Войти после этого в мою жизнь невозможно по определению. НИКОГДА.


Но Машка все-таки умудрилась ещё раз мелькнуть на моем горизонте. Она буквально ворвалась в мою квартиру, когда я пыталась захлопнуть дверь у неё перед носом.
- Ты знаешь что случилось с Танькой Сорокиной?
- Нет, - ответила я. - А что с ней случилось?
Оказывается, дела у Таньки были, что называется - швах. Она находилась в инфекционном отделении нашей больницы. Без одежды, приборов первой необходимости, без поддержки родных. Родители Тани умерли, сестра жила в Великих Луках и не хотела общаться со своей непутёвой родственницей.
- Говорят, что у Таньки рак и туберкулёз, и она скоро умрет. Надо ей чем-то помочь. Машка все это выдала мне и ушла.
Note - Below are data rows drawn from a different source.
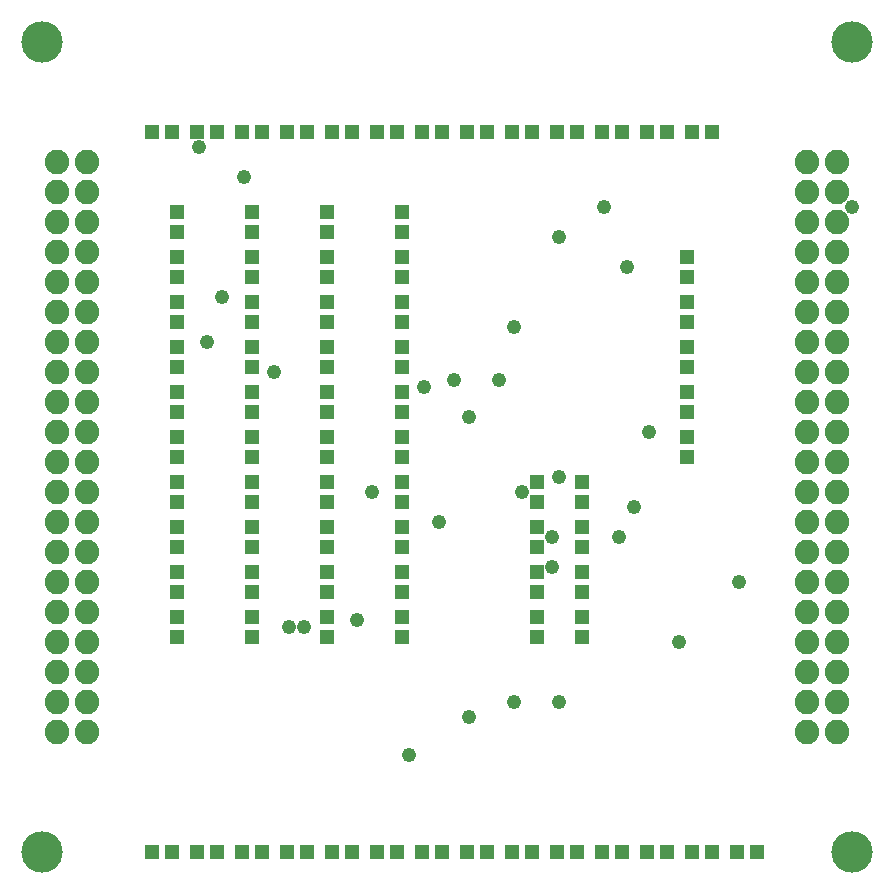
<source format=gts>
G75*
%MOIN*%
%OFA0B0*%
%FSLAX25Y25*%
%IPPOS*%
%LPD*%
%AMOC8*
5,1,8,0,0,1.08239X$1,22.5*
%
%ADD10R,0.04737X0.05131*%
%ADD11R,0.05131X0.04737*%
%ADD12C,0.13800*%
%ADD13C,0.08200*%
%ADD14C,0.04800*%
D10*
X0543333Y0087654D03*
X0543333Y0094346D03*
X0543333Y0102654D03*
X0543333Y0109346D03*
X0543333Y0117654D03*
X0543333Y0124346D03*
X0543333Y0132654D03*
X0543333Y0139346D03*
X0543333Y0147654D03*
X0543333Y0154346D03*
X0543333Y0162654D03*
X0543333Y0169346D03*
X0543333Y0177654D03*
X0543333Y0184346D03*
X0543333Y0192654D03*
X0543333Y0199346D03*
X0543333Y0207654D03*
X0543333Y0214346D03*
X0543333Y0222654D03*
X0543333Y0229346D03*
X0568333Y0229346D03*
X0568333Y0222654D03*
X0568333Y0214346D03*
X0568333Y0207654D03*
X0568333Y0199346D03*
X0568333Y0192654D03*
X0568333Y0184346D03*
X0568333Y0177654D03*
X0568333Y0169346D03*
X0568333Y0162654D03*
X0568333Y0154346D03*
X0568333Y0147654D03*
X0568333Y0139346D03*
X0568333Y0132654D03*
X0568333Y0124346D03*
X0568333Y0117654D03*
X0568333Y0109346D03*
X0568333Y0102654D03*
X0568333Y0094346D03*
X0568333Y0087654D03*
X0593333Y0087654D03*
X0593333Y0094346D03*
X0593333Y0102654D03*
X0593333Y0109346D03*
X0593333Y0117654D03*
X0593333Y0124346D03*
X0593333Y0132654D03*
X0593333Y0139346D03*
X0593333Y0147654D03*
X0593333Y0154346D03*
X0593333Y0162654D03*
X0593333Y0169346D03*
X0593333Y0177654D03*
X0593333Y0184346D03*
X0593333Y0192654D03*
X0593333Y0199346D03*
X0593333Y0207654D03*
X0593333Y0214346D03*
X0593333Y0222654D03*
X0593333Y0229346D03*
X0618333Y0229346D03*
X0618333Y0222654D03*
X0618333Y0214346D03*
X0618333Y0207654D03*
X0618333Y0199346D03*
X0618333Y0192654D03*
X0618333Y0184346D03*
X0618333Y0177654D03*
X0618333Y0169346D03*
X0618333Y0162654D03*
X0618333Y0154346D03*
X0618333Y0147654D03*
X0618333Y0139346D03*
X0618333Y0132654D03*
X0618333Y0124346D03*
X0618333Y0117654D03*
X0618333Y0109346D03*
X0618333Y0102654D03*
X0618333Y0094346D03*
X0618333Y0087654D03*
X0663333Y0087654D03*
X0663333Y0094346D03*
X0663333Y0102654D03*
X0678333Y0102654D03*
X0678333Y0094346D03*
X0678333Y0087654D03*
X0678333Y0109346D03*
X0678333Y0117654D03*
X0663333Y0117654D03*
X0663333Y0109346D03*
X0663333Y0124346D03*
X0663333Y0132654D03*
X0678333Y0132654D03*
X0678333Y0124346D03*
X0678333Y0139346D03*
X0663333Y0139346D03*
X0713333Y0147654D03*
X0713333Y0154346D03*
X0713333Y0162654D03*
X0713333Y0169346D03*
X0713333Y0177654D03*
X0713333Y0184346D03*
X0713333Y0192654D03*
X0713333Y0199346D03*
X0713333Y0207654D03*
X0713333Y0214346D03*
D11*
X0714987Y0256000D03*
X0721680Y0256000D03*
X0706680Y0256000D03*
X0699987Y0256000D03*
X0691680Y0256000D03*
X0684987Y0256000D03*
X0676680Y0256000D03*
X0669987Y0256000D03*
X0661680Y0256000D03*
X0654987Y0256000D03*
X0646680Y0256000D03*
X0639987Y0256000D03*
X0631680Y0256000D03*
X0624987Y0256000D03*
X0616680Y0256000D03*
X0609987Y0256000D03*
X0601680Y0256000D03*
X0594987Y0256000D03*
X0586680Y0256000D03*
X0579987Y0256000D03*
X0571680Y0256000D03*
X0564987Y0256000D03*
X0556680Y0256000D03*
X0549987Y0256000D03*
X0541680Y0256000D03*
X0534987Y0256000D03*
X0534987Y0016000D03*
X0541680Y0016000D03*
X0549987Y0016000D03*
X0556680Y0016000D03*
X0564987Y0016000D03*
X0571680Y0016000D03*
X0579987Y0016000D03*
X0586680Y0016000D03*
X0594987Y0016000D03*
X0601680Y0016000D03*
X0609987Y0016000D03*
X0616680Y0016000D03*
X0624987Y0016000D03*
X0631680Y0016000D03*
X0639987Y0016000D03*
X0646680Y0016000D03*
X0654987Y0016000D03*
X0661680Y0016000D03*
X0669987Y0016000D03*
X0676680Y0016000D03*
X0684987Y0016000D03*
X0691680Y0016000D03*
X0699987Y0016000D03*
X0706680Y0016000D03*
X0714987Y0016000D03*
X0721680Y0016000D03*
X0729987Y0016000D03*
X0736680Y0016000D03*
D12*
X0498333Y0016000D03*
X0768333Y0016000D03*
X0768333Y0286000D03*
X0498333Y0286000D03*
D13*
X0503333Y0246000D03*
X0513333Y0246000D03*
X0513333Y0236000D03*
X0503333Y0236000D03*
X0503333Y0226000D03*
X0513333Y0226000D03*
X0513333Y0216000D03*
X0503333Y0216000D03*
X0503333Y0206000D03*
X0513333Y0206000D03*
X0513333Y0196000D03*
X0503333Y0196000D03*
X0503333Y0186000D03*
X0513333Y0186000D03*
X0513333Y0176000D03*
X0503333Y0176000D03*
X0503333Y0166000D03*
X0513333Y0166000D03*
X0513333Y0156000D03*
X0503333Y0156000D03*
X0503333Y0146000D03*
X0513333Y0146000D03*
X0513333Y0136000D03*
X0503333Y0136000D03*
X0503333Y0126000D03*
X0513333Y0126000D03*
X0513333Y0116000D03*
X0503333Y0116000D03*
X0503333Y0106000D03*
X0513333Y0106000D03*
X0513333Y0096000D03*
X0503333Y0096000D03*
X0503333Y0086000D03*
X0513333Y0086000D03*
X0513333Y0076000D03*
X0503333Y0076000D03*
X0503333Y0066000D03*
X0513333Y0066000D03*
X0513333Y0056000D03*
X0503333Y0056000D03*
X0753333Y0056000D03*
X0763333Y0056000D03*
X0763333Y0066000D03*
X0753333Y0066000D03*
X0753333Y0076000D03*
X0763333Y0076000D03*
X0763333Y0086000D03*
X0753333Y0086000D03*
X0753333Y0096000D03*
X0763333Y0096000D03*
X0763333Y0106000D03*
X0753333Y0106000D03*
X0753333Y0116000D03*
X0763333Y0116000D03*
X0763333Y0126000D03*
X0753333Y0126000D03*
X0753333Y0136000D03*
X0763333Y0136000D03*
X0763333Y0146000D03*
X0753333Y0146000D03*
X0753333Y0156000D03*
X0763333Y0156000D03*
X0763333Y0166000D03*
X0753333Y0166000D03*
X0753333Y0176000D03*
X0763333Y0176000D03*
X0763333Y0186000D03*
X0753333Y0186000D03*
X0753333Y0196000D03*
X0763333Y0196000D03*
X0763333Y0206000D03*
X0753333Y0206000D03*
X0753333Y0216000D03*
X0763333Y0216000D03*
X0763333Y0226000D03*
X0753333Y0226000D03*
X0753333Y0236000D03*
X0763333Y0236000D03*
X0763333Y0246000D03*
X0753333Y0246000D03*
D14*
X0768333Y0231000D03*
X0693333Y0211000D03*
X0670833Y0221000D03*
X0685833Y0231000D03*
X0655833Y0191000D03*
X0650833Y0173500D03*
X0635833Y0173500D03*
X0625833Y0171000D03*
X0640833Y0161000D03*
X0670833Y0141000D03*
X0658333Y0136000D03*
X0630833Y0126000D03*
X0608333Y0136000D03*
X0668333Y0121000D03*
X0690833Y0121000D03*
X0695833Y0131000D03*
X0668333Y0111000D03*
X0710833Y0086000D03*
X0730833Y0106000D03*
X0670833Y0066000D03*
X0655833Y0066000D03*
X0640833Y0061000D03*
X0620833Y0048500D03*
X0603333Y0093500D03*
X0585833Y0091000D03*
X0580833Y0091000D03*
X0700833Y0156000D03*
X0575833Y0176000D03*
X0553333Y0186000D03*
X0558333Y0201000D03*
X0565833Y0241000D03*
X0550833Y0251000D03*
M02*

</source>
Я помнила Таню, ещё одну мою одноклассницу. Худенькая девочка с серо-синими глазами и светлыми волосами. Наши дома были напротив. Только она жила на пятом этаже благоустроенной пятиэтажки, а я в двухэтажной приземистой хрущевке с дровами и газом в баллонах.
Будучи подростками мы с Таней как-то договорились заниматься спортом. Мы решили бегать по утрам. Правда, хватило нас всего на две утренних пробежки. Но не это важно, как говорится. Я помнила Таню. На свои скромные учительские деньги купила мыло, зубную щетку, пасту, ещё что-то. Какие-то фрукты. И пошла в инфекционку. К моему изумлению меня без проблем пропустили к Тане. Видимо, она была не заразна.
Я отдала принесенные вещи, и мы разговорились.
Какое-то время Таня жила в деревне. Нигде не работала. Скорее всего выпивала.
- Эх, Люда, видела бы ты, какие мужчины ко мне приезжали, да на каких машинах.
(Я чуть было не ляпнула: где же твои мужчины на роскошных машинах, когда ты попала в беду?...)Но промолчала.
Я спросила одноклассницу, почему она так затянула с лечением. Почему своевременно не обратилась за медицинской помощью. Оказывается, она потеряла полис, а сделать новый в разгульном угаре, видно, руки не доходили.
Так поговорив, мы расстались. От мед. сестры я узнала, что у Тани нет шансов. Все очень плохо. Также я узнала, что её скоро увезут в Великие Луки.
На следующий день я собрала ещё кое-каких вещей, подкупила фруктов и пошагала  в инфекционку.
Я пыталась подбодрить одноклассницу. Сказала, чтобы она не сдавалась болячке, чтобы боролась за свою жизнь. Чем ещё ей помочь и как, я не представляла.
Даже не знаю, дошло ли до Тани то, что  пыталась ей сказать.
Уже перед моим уходом она вдруг выдала:
- Я не ожидала этого от тебя, что навестишь. От кого угодно, но не от тебя.
Я стиснула губы и быстрым шагом покинула здание больницы.
- Да чтоб вас всех, - мысленно ругалась я.
Всегда ко всем по-доброму, а оказывается, в глазах одноклассниц я была законченным сухарём, не способным на добрый человеческий поступок. А ведь это было неправдой.
Спустя пару - тройку месяцев я узнала, что Таня умерла в каком-то казенном учреждении Великих Лук. Её похоронили за государственный счет. Без надгробия, без  имени и фамилии. На её могиле только номер.